=== Source information ===

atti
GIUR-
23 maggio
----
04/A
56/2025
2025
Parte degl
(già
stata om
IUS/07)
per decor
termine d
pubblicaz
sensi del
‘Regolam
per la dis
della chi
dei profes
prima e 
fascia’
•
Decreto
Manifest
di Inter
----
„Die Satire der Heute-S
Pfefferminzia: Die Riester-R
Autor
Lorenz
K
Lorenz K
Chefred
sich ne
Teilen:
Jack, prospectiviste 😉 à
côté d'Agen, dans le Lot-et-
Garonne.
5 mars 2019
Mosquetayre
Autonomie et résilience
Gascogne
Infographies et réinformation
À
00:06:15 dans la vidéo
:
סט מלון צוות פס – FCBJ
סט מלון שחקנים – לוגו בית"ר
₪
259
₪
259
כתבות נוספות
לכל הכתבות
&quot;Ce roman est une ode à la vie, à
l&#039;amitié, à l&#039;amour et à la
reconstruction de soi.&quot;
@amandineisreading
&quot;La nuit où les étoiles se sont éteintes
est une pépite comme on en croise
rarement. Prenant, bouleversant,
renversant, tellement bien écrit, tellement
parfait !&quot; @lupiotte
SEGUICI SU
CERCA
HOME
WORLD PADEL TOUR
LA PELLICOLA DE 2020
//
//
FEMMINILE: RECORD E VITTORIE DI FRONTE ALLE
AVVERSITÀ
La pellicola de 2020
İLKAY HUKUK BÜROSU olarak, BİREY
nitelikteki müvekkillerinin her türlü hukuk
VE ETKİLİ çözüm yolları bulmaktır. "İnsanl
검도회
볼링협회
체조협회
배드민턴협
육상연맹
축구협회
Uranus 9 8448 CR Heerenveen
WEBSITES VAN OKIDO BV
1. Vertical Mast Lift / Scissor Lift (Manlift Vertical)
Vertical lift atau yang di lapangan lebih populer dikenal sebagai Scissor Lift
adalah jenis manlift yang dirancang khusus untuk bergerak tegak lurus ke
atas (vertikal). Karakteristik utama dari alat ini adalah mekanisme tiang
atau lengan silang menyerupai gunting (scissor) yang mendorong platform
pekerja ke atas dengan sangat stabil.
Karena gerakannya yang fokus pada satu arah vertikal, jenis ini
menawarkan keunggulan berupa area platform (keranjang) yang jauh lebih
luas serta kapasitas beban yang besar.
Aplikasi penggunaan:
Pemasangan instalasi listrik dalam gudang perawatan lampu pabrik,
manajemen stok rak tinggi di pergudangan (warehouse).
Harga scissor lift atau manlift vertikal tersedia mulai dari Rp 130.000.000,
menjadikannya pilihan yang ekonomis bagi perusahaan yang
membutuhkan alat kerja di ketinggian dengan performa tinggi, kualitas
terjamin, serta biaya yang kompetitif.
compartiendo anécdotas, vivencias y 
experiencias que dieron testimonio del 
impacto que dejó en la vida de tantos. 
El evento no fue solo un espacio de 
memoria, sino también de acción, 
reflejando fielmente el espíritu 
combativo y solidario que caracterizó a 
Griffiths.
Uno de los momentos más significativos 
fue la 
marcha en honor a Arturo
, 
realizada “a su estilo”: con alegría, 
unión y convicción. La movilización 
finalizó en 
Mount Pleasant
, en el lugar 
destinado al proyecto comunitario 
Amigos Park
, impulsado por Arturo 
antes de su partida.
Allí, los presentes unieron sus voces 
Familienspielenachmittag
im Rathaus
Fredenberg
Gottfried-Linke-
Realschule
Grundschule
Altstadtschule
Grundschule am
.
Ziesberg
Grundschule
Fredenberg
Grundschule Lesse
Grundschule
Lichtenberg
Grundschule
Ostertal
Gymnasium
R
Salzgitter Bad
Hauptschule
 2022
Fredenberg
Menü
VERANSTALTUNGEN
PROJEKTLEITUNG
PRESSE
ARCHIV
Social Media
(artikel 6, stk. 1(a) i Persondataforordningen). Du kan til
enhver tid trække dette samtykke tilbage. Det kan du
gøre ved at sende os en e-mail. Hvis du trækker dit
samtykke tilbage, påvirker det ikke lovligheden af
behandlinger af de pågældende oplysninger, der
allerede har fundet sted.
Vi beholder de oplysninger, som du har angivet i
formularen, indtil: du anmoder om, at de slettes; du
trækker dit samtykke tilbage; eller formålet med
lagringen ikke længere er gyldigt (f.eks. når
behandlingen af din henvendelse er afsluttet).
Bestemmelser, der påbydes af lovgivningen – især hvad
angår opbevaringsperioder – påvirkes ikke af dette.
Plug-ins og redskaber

===

> What needs to be done: Reproduce every line of the listing above, keeping each one unchanged and in its original order.

> Result:
atti
GIUR-
23 maggio
----
04/A
56/2025
2025
Parte degl
(già
stata om
IUS/07)
per decor
termine d
pubblicaz
sensi del
‘Regolam
per la dis
della chi
dei profes
prima e 
fascia’
•
Decreto
Manifest
di Inter
----
„Die Satire der Heute-S
Pfefferminzia: Die Riester-R
Autor
Lorenz
K
Lorenz K
Chefred
sich ne
Teilen:
Jack, prospectiviste 😉 à
côté d'Agen, dans le Lot-et-
Garonne.
5 mars 2019
Mosquetayre
Autonomie et résilience
Gascogne
Infographies et réinformation
À
00:06:15 dans la vidéo
:
סט מלון צוות פס – FCBJ
סט מלון שחקנים – לוגו בית"ר
₪
259
₪
259
כתבות נוספות
לכל הכתבות
&quot;Ce roman est une ode à la vie, à
l&#039;amitié, à l&#039;amour et à la
reconstruction de soi.&quot;
@amandineisreading
&quot;La nuit où les étoiles se sont éteintes
est une pépite comme on en croise
rarement. Prenant, bouleversant,
renversant, tellement bien écrit, tellement
parfait !&quot; @lupiotte
SEGUICI SU
CERCA
HOME
WORLD PADEL TOUR
LA PELLICOLA DE 2020
//
//
FEMMINILE: RECORD E VITTORIE DI FRONTE ALLE
AVVERSITÀ
La pellicola de 2020
İLKAY HUKUK BÜROSU olarak, BİREY
nitelikteki müvekkillerinin her türlü hukuk
VE ETKİLİ çözüm yolları bulmaktır. "İnsanl
검도회
볼링협회
체조협회
배드민턴협
육상연맹
축구협회
Uranus 9 8448 CR Heerenveen
WEBSITES VAN OKIDO BV
1. Vertical Mast Lift / Scissor Lift (Manlift Vertical)
Vertical lift atau yang di lapangan lebih populer dikenal sebagai Scissor Lift
adalah jenis manlift yang dirancang khusus untuk bergerak tegak lurus ke
atas (vertikal). Karakteristik utama dari alat ini adalah mekanisme tiang
atau lengan silang menyerupai gunting (scissor) yang mendorong platform
pekerja ke atas dengan sangat stabil.
Karena gerakannya yang fokus pada satu arah vertikal, jenis ini
menawarkan keunggulan berupa area platform (keranjang) yang jauh lebih
luas serta kapasitas beban yang besar.
Aplikasi penggunaan:
Pemasangan instalasi listrik dalam gudang perawatan lampu pabrik,
manajemen stok rak tinggi di pergudangan (warehouse).
Harga scissor lift atau manlift vertikal tersedia mulai dari Rp 130.000.000,
menjadikannya pilihan yang ekonomis bagi perusahaan yang
membutuhkan alat kerja di ketinggian dengan performa tinggi, kualitas
terjamin, serta biaya yang kompetitif.
compartiendo anécdotas, vivencias y 
experiencias que dieron testimonio del 
impacto que dejó en la vida de tantos. 
El evento no fue solo un espacio de 
memoria, sino también de acción, 
reflejando fielmente el espíritu 
combativo y solidario que caracterizó a 
Griffiths.
Uno de los momentos más significativos 
fue la 
marcha en honor a Arturo
, 
realizada “a su estilo”: con alegría, 
unión y convicción. La movilización 
finalizó en 
Mount Pleasant
, en el lugar 
destinado al proyecto comunitario 
Amigos Park
, impulsado por Arturo 
antes de su partida.
Allí, los presentes unieron sus voces 
Familienspielenachmittag
im Rathaus
Fredenberg
Gottfried-Linke-
Realschule
Grundschule
Altstadtschule
Grundschule am
.
Ziesberg
Grundschule
Fredenberg
Grundschule Lesse
Grundschule
Lichtenberg
Grundschule
Ostertal
Gymnasium
R
Salzgitter Bad
Hauptschule
 2022
Fredenberg
Menü
VERANSTALTUNGEN
PROJEKTLEITUNG
PRESSE
ARCHIV
Social Media
(artikel 6, stk. 1(a) i Persondataforordningen). Du kan til
enhver tid trække dette samtykke tilbage. Det kan du
gøre ved at sende os en e-mail. Hvis du trækker dit
samtykke tilbage, påvirker det ikke lovligheden af
behandlinger af de pågældende oplysninger, der
allerede har fundet sted.
Vi beholder de oplysninger, som du har angivet i
formularen, indtil: du anmoder om, at de slettes; du
trækker dit samtykke tilbage; eller formålet med
lagringen ikke længere er gyldigt (f.eks. når
behandlingen af din henvendelse er afsluttet).
Bestemmelser, der påbydes af lovgivningen – især hvad
angår opbevaringsperioder – påvirkes ikke af dette.
Plug-ins og redskaber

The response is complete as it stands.